*Requirement:* Each line of the listing that holds "provide" counts once; report how many there are, and nothing more.

——————

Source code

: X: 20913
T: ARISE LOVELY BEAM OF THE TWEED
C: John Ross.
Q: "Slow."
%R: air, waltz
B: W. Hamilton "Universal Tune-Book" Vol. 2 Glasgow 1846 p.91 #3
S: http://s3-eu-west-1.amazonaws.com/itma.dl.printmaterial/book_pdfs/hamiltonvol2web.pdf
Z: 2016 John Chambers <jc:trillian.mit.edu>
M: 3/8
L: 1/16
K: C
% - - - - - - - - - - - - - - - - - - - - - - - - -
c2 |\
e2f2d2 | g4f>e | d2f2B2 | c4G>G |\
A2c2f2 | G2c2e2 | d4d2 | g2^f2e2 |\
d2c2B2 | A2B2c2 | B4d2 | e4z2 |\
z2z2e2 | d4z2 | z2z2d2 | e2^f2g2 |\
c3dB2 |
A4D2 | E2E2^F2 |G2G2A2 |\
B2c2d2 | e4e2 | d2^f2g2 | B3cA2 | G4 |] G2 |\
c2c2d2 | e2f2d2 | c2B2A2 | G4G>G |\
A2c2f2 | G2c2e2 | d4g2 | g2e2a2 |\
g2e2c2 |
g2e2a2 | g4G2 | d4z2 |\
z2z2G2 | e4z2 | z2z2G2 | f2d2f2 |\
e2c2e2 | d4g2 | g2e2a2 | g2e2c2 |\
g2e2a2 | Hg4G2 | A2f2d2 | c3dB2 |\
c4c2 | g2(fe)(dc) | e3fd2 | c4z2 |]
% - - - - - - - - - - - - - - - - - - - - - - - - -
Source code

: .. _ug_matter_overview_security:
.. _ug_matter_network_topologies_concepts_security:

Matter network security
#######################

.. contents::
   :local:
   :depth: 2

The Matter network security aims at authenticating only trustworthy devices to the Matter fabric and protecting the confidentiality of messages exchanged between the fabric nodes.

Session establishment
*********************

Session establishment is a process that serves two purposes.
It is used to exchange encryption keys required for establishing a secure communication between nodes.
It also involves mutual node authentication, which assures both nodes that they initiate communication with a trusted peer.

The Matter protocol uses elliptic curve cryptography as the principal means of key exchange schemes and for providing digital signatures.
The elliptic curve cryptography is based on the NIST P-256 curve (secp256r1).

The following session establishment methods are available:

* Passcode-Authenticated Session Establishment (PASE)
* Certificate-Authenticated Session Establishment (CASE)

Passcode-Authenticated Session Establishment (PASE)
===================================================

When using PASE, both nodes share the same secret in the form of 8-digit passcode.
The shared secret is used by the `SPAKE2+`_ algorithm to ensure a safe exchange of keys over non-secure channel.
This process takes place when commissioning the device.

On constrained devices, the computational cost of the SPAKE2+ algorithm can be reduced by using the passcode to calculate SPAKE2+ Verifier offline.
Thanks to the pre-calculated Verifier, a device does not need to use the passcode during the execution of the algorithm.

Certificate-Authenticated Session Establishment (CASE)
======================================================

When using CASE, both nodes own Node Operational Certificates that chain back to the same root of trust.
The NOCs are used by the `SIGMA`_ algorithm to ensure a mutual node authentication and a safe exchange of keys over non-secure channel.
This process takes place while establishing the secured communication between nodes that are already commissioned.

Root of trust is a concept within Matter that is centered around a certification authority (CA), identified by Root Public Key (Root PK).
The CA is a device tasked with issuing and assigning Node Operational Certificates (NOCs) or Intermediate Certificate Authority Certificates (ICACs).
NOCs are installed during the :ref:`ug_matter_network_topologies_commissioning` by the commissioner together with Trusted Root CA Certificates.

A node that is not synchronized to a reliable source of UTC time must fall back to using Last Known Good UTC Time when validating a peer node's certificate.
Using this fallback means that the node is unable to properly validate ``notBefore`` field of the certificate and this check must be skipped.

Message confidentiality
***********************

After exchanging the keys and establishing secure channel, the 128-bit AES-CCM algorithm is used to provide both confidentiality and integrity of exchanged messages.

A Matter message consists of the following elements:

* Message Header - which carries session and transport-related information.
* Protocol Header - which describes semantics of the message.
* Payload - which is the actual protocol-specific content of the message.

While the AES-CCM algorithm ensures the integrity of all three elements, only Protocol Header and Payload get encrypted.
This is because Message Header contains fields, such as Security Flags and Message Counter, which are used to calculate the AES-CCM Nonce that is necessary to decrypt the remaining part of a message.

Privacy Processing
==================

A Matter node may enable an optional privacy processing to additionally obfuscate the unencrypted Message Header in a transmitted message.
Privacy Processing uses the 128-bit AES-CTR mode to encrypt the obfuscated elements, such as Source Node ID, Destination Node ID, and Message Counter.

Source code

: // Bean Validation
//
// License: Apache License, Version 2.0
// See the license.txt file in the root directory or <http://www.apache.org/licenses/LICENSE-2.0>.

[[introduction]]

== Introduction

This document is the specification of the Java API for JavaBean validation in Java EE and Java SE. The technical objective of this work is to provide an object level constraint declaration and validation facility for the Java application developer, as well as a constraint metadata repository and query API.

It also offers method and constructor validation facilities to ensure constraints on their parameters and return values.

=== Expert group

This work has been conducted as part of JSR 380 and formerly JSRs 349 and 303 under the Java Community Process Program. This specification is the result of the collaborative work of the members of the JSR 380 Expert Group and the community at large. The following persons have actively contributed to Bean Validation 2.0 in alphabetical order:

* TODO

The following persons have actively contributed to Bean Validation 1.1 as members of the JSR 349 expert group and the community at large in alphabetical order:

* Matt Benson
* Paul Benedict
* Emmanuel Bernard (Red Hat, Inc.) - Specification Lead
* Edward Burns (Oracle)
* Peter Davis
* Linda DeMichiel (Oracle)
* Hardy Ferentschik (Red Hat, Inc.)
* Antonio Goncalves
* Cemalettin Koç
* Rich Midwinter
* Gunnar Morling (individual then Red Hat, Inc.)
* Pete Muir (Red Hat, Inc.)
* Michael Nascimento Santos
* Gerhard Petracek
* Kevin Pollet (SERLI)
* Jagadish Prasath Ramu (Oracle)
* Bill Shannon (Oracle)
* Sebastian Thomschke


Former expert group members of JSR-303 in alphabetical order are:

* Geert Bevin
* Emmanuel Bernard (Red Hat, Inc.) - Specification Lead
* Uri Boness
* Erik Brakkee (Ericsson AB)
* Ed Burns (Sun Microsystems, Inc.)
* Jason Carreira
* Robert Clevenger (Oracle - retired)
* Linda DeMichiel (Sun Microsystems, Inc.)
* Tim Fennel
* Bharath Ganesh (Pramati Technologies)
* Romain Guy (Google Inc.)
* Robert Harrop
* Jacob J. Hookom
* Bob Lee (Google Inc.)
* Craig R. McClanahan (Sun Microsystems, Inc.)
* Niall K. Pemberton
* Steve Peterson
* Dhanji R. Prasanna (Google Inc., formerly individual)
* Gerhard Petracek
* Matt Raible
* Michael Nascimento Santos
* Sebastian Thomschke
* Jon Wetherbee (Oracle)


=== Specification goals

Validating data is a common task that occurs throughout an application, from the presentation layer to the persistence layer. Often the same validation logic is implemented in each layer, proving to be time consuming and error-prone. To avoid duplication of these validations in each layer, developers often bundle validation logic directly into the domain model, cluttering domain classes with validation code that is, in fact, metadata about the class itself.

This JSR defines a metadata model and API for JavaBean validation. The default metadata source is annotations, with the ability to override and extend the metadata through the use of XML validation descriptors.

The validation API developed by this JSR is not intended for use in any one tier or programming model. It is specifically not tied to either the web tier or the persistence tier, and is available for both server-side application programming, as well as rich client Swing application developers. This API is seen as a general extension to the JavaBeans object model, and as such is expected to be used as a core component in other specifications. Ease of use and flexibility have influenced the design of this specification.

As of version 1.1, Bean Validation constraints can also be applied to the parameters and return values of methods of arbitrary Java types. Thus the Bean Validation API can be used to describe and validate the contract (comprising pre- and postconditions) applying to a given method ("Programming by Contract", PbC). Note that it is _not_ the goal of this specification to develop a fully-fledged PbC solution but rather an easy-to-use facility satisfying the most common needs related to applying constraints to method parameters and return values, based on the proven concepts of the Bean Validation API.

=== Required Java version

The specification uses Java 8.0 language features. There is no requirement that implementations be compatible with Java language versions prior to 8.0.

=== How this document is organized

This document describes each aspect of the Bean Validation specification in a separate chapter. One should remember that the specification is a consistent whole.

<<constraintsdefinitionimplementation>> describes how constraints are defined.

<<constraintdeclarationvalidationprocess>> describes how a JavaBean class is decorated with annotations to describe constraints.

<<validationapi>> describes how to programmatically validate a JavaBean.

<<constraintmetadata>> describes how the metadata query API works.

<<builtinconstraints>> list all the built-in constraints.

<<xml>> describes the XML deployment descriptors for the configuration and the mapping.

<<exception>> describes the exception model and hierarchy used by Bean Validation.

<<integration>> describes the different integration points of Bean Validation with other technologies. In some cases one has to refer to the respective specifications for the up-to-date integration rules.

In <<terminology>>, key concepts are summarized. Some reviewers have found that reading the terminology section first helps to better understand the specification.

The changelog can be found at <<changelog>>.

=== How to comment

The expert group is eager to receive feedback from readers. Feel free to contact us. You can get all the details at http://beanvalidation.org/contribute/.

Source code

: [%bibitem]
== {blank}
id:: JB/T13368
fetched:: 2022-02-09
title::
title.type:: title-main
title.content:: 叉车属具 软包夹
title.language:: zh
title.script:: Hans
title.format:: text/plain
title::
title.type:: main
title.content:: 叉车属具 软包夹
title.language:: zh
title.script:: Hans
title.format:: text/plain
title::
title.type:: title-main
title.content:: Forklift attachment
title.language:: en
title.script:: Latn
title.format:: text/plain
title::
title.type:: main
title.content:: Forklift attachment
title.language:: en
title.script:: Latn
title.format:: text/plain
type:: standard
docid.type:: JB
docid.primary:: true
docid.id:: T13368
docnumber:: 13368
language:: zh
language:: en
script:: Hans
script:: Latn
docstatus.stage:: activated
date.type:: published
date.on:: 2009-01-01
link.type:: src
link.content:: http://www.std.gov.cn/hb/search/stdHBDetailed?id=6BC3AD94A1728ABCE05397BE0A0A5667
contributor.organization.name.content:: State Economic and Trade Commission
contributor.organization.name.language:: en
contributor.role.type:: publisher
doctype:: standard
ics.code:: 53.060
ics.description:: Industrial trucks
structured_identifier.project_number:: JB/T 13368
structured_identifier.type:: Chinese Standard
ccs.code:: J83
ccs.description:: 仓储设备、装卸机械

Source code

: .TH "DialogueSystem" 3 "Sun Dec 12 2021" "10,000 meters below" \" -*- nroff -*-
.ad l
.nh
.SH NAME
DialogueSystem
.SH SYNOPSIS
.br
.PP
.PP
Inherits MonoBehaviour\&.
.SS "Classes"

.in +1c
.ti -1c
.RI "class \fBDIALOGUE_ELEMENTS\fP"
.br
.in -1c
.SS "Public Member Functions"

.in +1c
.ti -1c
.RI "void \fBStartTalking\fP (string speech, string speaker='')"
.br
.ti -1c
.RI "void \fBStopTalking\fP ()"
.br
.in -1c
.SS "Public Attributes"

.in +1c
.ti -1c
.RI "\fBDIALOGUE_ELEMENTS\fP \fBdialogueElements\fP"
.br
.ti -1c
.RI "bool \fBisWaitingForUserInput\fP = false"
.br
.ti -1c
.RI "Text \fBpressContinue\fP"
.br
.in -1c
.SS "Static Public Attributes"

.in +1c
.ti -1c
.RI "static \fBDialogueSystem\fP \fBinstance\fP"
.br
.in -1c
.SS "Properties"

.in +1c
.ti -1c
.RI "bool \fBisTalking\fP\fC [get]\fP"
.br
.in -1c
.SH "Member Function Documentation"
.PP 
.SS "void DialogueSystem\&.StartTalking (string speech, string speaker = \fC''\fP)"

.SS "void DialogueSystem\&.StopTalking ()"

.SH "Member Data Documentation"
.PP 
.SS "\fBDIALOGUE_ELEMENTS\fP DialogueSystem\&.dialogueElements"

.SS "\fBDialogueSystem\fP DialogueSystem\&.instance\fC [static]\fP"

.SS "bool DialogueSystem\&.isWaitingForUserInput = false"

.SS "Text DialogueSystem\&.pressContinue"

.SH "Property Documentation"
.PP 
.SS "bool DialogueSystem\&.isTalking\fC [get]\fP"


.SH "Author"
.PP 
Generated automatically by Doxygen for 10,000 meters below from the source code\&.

——————

*Response area:* 2